Initialisation strategies
In DynamicPPL, initialisation strategies are used to determine the parameters used to evaluate a model.
One might perhaps more appropriately call them parameter generation strategies. Even the name initialisation is a bit of a historical misnomer (the original intent was that they would be used to populate an empty VarInfo with some values). However, over time, it has become clear that these are general enough to describe essentially any way of choosing parameters to evaluate a model with.
Currently, initialisation strategies are stored inside a model: specifically, if a model's context field is an InitContext, that context will contain a DynamicPPL.AbstractInitStrategy.
Every time an assume tilde-statement is seen (i.e., a random variable), the initialisation strategy is used to generate a value for that variable.
DynamicPPL.AbstractInitStrategy — Type
AbstractInitStrategyAbstract type representing the possible ways of initialising new values for the random variables in a model (e.g., when creating a new VarInfo).
Any subtype of AbstractInitStrategy must implement the DynamicPPL.init method, and in some cases, DynamicPPL.get_param_eltype (see its docstring for details).

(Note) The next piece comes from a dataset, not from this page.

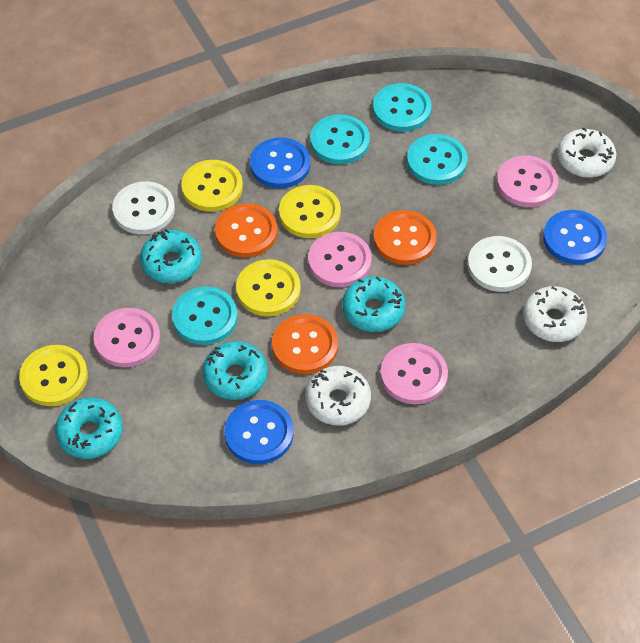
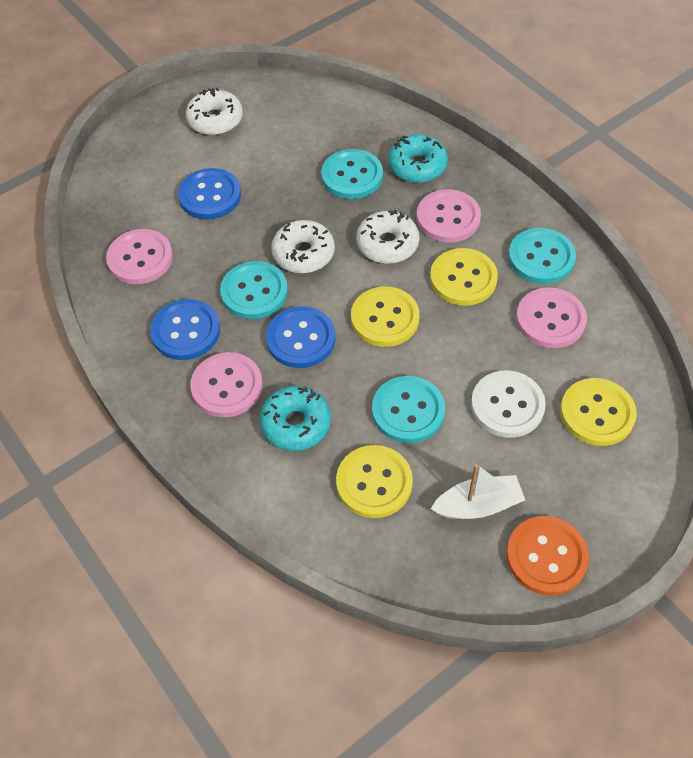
orange button: [215,203,278,258] [272,314,338,374] [374,210,437,265] = 3 -> [506,516,589,596] = 1
turquoise donut: [55,397,123,459] [140,229,202,283] [202,341,268,400] [342,276,405,332] = 4 -> [260,386,331,451] [388,134,448,183] = 2
white boat: none = 0 -> [431,464,525,519] = 1
white button: [112,181,175,235] [468,236,532,292] = 2 -> [471,370,546,438] = 1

Each initialisation strategy must implement DynamicPPL.init(rng, vn, dist, strategy), which must return an AbstractTransformedValue.
An example
Consider the following model:
using DynamicPPL, Distributions, Random
@model function f()
x ~ Normal()
return x
end
model = f()Model{typeof(Main.f), (), (), (), Tuple{}, Tuple{}, DefaultContext, false}(Main.f, NamedTuple(), NamedTuple(), DefaultContext())Suppose we are writing a Metropolis–Hastings sampler, and we want to perform a random walk where the next proposed value of x depends on the previous value of x. Given a previous value x_prev we can define a custom initialisation strategy as follows:
struct InitRandomWalk <: DynamicPPL.AbstractInitStrategy
x_prev::Float64
step_size::Float64
end
function DynamicPPL.init(rng, vn::VarName, ::Distribution, strategy::InitRandomWalk)
new_x = rand(rng, Normal(strategy.x_prev, strategy.step_size))
# Insert some printing to see when this is called.
@info "init() is returning: $new_x"
return DynamicPPL.UntransformedValue(new_x)
endGiven a previous value of x
x_prev = 4.0we can then make a proposal for x as follows:
new_x, new_vi = DynamicPPL.init!!(
model, VarInfo(), InitRandomWalk(x_prev, 0.5), UnlinkAll()
)[ Info: init() is returning: 3.802712008190864When evaluating the model, the value for x will be exactly that new value we proposed. We can see this from the return value:
new_x3.802712008190864Furthermore, we can read off the associated log-probability from the newly returned VarInfo:
DynamicPPL.getlogjoint(new_vi) ≈ logpdf(Normal(), new_x)true(From this log-probability, we can compute the acceptance ratio for the Metropolis–Hastings step.)
In this case, we have defined an initialisation strategy that is random (and thus uses the rng argument for reproducibility). However, initialisation strategies can also be fully deterministic, in which case the rng argument is not needed. For example, DynamicPPL.InitFromParams reads from a set of given parameters.
The returned AbstractTransformedValue
As mentioned above, the init function must return an AbstractTransformedValue. The subtype of AbstractTransformedValue used does not affect the result of the model evaluation, but it may have performance implications. In particular, the returned subtype does not determine whether the log-Jacobian term is accumulated or not: that is determined by a separate transform strategy.
What this means is that initialisation strategies should always choose the laziest possible subtype of AbstractTransformedValue.
For example, in the above example, we used UntransformedValue, which is the simplest possible choice. If a linked value is required by a later step inside tilde_assume!!, it is the responsibility of that step to perform the linking.
Conversely, DynamicPPL.InitFromUniform samples inside linked space. Instead of performing the inverse link transform and returning an UntransformedValue, it directly returns a LinkedVectorValue: this means that if a linked value is required by a later step, it is not necessary to link it again. Even if no linked value is required, this lazy approach does not hurt performance, as it just defers the inverse linking to the later step.
In both cases, only one linking operation is performed (at most).